Swiss police have released a “pre-crime” smartphone app which warns users about crimes “before they are committed” based on criminal prediction software.

The app, published by the Aargau cantonal police under the name “Kapo Aargau,” sends users a “pre-crime” report for their area compiled by the Precobs forecasting software, which uses past crime data fed into an algorithm.

“The cantonal police of Aargau used the Precobs for a short time and comes to a similar conclusion: the system has repeatedly delivered amazingly accurate predictions,” the Aargauer Zeitung reported when the app was first being tested. “That leaves other cantons listening attentively; police forces from across the country are interested in testing the software.”

And across the world as well; numerous police departments in the U.S. are also using similar technology, such as the Miami Police Dept. which has adopted the Hunchlab prediction software.
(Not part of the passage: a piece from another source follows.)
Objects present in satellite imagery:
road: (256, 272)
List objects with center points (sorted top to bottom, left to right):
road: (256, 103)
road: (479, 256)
Hunchlab reportedly allows officers to “best forecast when and where crimes are likely to emerge” using years’ worth of past crime data.

“It doesn’t replace actual police work,” Lt. Sean MacDonald told the Miami Herald. “It’s policing with smarter technology.”

But pre-crime software is not without its critics.

“Experience says that such apps get expanded and changed after they are on the market,” privacy advocate Matthias Monroy told Spiegel.

And there’s also the risk of police harassing innocent people because they happen to be where a crime is predicted to happen.

“To stop you and frisk you and search you, a police officer needs reasonable suspicion, so my question is how will this affect reasonable suspicion?” Andrew Guthrie Ferguson, a law professor at the University of the District of Columbia, asked.

If the search is based on a computer algorithm, Ferguson added, and the case comes to court, how do you cross-examine a computer?